▶ **PAGE TEXT**
────────────────────
Because the sad stuff- the anger, the extremism both left and right, the aggression- those all exist.  And sometimes I touch on them.  And I feel that the media, perhaps in the quest for eyeballs and ad dollars, only focuses on the negative.  The things that make you click even though you (and I) don’t want to.  We’re hooked.

Living in a country plagued by terrorism and war, I’ve learned something from my fellow Israelis.  And I want to remind them of it- and teach my friends abroad.  Faced with crazy shit, you have two options.  One is to live in chaos.  Either a constant state of panic or burying your head in the sand and pretending nothing is happening.  The other option is to live in the here and now.  To be present, to enjoy what you can, to be grounded and live your life with gratitude for every moment you have.

That second path is the one I choose and strive for.  It’s the one many Israelis, both Arab and Jewish, manage to pursue much, much better than Americans during these difficult times.  Perhaps because we’re a more communal society.  Perhaps because we’ve been dealing with trauma for longer and know how to better cope with it.  Either way, my gift to Americans reading this blog right now is that spirit of embracing the present.  It’s not to completely detach yourself from worries nor to pretend that shit isn’t going down.  Sometimes, it is.

It’s just that on a day when everyone was talking about Natalie Portman and Iran, a Druze kid was practicing English with me.  I was taking selfies with cows.  I was taking selfies with sheep!  I was listening to the waves of the ocean as I walked towards a Bedouin village.

We all have choices about how we spend our time and energy.  We all have a right to our feelings and we make choices about how we live our lives.

I have opinions about all the “news” items I shared.  And I have a right to them, and maybe I’ll share them- and maybe I won’t.  Because maybe, like tonight, I’ll be too busy meeting other young people in my neighborhood at our first block party.  Organized by a friend I met in a sushi joint around the corner.

Shoot this, boycott that, yell this, scream that.  I don’t really care.  Because the music is blaring so loud around me that I just hope one day you’ll open your ears to listen.

When Jews defend themselves

Yom Hazikaron is around the corner.  It’ll be my first time honoring this day here in Israel.  Once a year, Israelis gather and remember their loved ones who died in battle or were murdered by terrorists.  I am not sure what to expect other than a lot of sadness.  Memorial Day in the U.S. often felt distant, like a day to have picnics.  I think in Israel, both because of the scope of the killing here and its immediacy, it’ll feel quite different.
────────────────────
▶ **WHAT THE EXERCISE ASKS**
Please continue the blog post about living in Israel from where it stops. The rows that follow are separate material and are not part of the blog post.
────────────────────
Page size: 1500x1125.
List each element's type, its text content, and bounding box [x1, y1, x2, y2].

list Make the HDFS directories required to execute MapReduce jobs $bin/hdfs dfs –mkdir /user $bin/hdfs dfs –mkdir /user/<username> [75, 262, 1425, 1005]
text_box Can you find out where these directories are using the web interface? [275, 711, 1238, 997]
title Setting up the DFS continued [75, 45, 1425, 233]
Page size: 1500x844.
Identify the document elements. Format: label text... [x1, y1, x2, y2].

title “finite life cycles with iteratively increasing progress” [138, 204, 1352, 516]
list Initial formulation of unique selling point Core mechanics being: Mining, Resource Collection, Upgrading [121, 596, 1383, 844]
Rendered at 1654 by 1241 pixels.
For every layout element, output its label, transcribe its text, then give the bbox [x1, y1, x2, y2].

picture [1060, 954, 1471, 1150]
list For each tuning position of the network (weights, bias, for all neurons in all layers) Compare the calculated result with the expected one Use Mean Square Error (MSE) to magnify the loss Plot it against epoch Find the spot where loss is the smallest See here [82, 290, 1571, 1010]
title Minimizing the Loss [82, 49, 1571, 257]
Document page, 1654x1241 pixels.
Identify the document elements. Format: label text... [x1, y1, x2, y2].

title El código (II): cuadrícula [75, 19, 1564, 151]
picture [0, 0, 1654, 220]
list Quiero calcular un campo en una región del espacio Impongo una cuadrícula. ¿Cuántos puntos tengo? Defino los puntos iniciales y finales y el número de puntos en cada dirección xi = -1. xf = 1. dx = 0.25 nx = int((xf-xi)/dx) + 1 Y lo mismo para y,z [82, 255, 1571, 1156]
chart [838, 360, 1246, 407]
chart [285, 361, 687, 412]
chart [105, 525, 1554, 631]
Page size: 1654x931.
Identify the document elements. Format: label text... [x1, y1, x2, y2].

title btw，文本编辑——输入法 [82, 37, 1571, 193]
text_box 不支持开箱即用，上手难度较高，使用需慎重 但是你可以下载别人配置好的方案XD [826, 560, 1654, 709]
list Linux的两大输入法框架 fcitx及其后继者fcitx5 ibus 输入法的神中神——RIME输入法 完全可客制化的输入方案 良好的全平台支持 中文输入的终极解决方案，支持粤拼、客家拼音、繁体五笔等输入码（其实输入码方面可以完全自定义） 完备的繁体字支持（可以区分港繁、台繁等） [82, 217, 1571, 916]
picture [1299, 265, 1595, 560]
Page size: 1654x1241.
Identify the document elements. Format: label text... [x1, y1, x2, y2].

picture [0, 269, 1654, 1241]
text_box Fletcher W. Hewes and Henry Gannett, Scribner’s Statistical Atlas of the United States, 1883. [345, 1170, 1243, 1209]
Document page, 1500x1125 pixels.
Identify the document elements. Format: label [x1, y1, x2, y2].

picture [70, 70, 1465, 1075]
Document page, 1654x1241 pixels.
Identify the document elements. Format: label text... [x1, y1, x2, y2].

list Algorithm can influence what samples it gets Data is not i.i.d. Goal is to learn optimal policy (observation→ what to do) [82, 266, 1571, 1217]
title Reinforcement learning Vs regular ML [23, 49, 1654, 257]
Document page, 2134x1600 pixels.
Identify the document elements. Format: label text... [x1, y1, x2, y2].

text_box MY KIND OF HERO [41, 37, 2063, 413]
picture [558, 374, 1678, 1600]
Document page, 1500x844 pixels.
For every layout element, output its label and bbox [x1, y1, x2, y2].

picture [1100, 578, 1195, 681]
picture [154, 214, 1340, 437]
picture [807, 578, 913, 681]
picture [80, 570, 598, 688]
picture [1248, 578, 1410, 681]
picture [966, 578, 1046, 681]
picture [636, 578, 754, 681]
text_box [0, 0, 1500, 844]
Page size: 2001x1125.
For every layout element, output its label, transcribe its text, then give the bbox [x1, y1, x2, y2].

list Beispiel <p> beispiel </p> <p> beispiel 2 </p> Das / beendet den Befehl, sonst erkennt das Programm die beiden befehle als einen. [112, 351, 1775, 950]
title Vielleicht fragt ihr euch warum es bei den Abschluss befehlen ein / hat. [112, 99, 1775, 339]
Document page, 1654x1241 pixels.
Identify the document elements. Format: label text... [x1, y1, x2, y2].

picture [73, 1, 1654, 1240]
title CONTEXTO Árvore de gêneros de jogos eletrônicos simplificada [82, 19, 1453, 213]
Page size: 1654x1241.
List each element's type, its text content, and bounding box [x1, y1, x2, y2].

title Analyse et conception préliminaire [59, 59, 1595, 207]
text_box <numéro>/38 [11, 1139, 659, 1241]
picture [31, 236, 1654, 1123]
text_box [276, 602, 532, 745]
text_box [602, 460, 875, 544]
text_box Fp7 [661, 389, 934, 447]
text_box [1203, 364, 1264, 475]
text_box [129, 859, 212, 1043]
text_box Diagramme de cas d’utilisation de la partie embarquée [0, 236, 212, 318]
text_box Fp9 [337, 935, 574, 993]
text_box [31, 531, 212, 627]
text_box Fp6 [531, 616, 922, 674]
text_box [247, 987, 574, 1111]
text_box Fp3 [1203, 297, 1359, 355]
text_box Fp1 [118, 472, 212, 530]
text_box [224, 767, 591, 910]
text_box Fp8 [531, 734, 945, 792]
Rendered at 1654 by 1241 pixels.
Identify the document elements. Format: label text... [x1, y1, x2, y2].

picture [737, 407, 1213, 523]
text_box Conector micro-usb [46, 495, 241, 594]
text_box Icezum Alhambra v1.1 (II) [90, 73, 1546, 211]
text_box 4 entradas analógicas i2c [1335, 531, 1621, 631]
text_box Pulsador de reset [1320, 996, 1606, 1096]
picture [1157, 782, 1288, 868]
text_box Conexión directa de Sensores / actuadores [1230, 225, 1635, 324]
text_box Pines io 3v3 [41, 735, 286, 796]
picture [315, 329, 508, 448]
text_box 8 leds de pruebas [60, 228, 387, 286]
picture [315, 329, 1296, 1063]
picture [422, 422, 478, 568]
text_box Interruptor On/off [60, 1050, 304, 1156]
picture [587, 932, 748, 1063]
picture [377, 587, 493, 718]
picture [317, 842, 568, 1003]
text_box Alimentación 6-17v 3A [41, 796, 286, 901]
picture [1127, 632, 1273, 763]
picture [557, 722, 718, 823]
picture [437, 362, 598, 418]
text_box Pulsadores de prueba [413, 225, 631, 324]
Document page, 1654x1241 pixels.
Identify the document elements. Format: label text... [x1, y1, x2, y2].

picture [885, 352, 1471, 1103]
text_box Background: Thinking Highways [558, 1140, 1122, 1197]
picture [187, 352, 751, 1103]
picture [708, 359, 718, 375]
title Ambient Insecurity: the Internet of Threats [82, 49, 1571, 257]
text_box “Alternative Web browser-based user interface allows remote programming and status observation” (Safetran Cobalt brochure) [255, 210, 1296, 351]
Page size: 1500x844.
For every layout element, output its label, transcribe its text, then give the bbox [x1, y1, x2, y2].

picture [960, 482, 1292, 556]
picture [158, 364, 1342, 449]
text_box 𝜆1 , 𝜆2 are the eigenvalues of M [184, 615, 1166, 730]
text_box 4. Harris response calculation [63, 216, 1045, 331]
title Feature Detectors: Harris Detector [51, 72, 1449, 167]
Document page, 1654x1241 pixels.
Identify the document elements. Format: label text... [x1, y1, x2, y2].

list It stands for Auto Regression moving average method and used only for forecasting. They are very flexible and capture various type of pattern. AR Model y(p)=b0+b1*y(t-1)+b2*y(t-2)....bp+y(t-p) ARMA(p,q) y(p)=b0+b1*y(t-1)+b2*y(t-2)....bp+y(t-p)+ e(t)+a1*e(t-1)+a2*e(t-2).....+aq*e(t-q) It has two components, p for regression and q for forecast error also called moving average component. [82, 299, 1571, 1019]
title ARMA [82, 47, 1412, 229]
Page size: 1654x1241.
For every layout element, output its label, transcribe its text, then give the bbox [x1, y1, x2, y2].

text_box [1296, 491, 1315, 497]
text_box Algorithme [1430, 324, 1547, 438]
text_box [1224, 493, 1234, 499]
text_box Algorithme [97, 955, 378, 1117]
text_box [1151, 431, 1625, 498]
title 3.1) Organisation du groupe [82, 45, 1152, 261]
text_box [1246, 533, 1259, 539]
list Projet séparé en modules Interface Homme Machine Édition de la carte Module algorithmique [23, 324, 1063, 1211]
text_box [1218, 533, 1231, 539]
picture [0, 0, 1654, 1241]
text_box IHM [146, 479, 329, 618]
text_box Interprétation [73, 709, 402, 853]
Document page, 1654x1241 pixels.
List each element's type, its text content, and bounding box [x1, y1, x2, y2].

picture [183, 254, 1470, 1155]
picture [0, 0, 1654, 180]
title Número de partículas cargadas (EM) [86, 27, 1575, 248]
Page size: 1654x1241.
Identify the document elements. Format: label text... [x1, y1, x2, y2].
────────────────────
▶ **THE ANSWER**
Soon after I made aliyah, I made friends with a young man named Adam.  18 years old, training to be a combat soldier, graduating from high school this year.  His family owns a Kavkazi restaurant in Ramat Gan, where I “met” his cousin Ruslan, who was killed by a roadside bomb two decades ago- at the age of 21.  I met him because I happened to be in the restaurant on the anniversary of his death.  The dumplings were delicious.  Welcome to Israel.

When I think of young men and women like Ruslan, it makes me sad.  He’d be about 42 today, maybe married with children, working, building a life for himself.  And instead he’s turning to dust in the ground.  Like over 23,000 other Israelis.  With more added each and every year.

The sadness is hardly limited to our borders.  Just north of us in Syria, thousands upon thousands of people are being killed while the world sits in silence.  Where are the mass demonstrations?  Of anyone?  Of Palestinians?  Of Western liberals?  Of Israelis?  Of European activists?  Of Muslims?  Where?  Where is everyone?  People love to kick and scream about Israel, but I just don’t hear their voices when hundreds of thousands of innocent Syrians are being gassed to their deaths.

Palestinians, Lebanese, Syrians, Egyptians, Jordanians- everyone here has their own sadness.  My own country, Israel, has sometimes caused that sadness.  And our sadness has sometimes been caused by them.  I mourn the loss of every life and support people’s remembrance of their loved ones.

This is our day to do it here and we deserve it.

One particular person stood out as I wrote this blog.  And it was not a soldier.  It was Mireille Knoll.  Mireille was an 85-year-old Holocaust survivor living in Paris.  Having survived Nazi genocide, she lived a long and beautiful life in France.  Until two Muslim men walked into her apartment this year and stabbed her 11 times while yelling “allahu akbar”.  That’s not what I said, that’s what one of the actual suspects said.  Along with neighbors.  The same suspect shared that his accomplice said: “She’s a Jew. She must have money.”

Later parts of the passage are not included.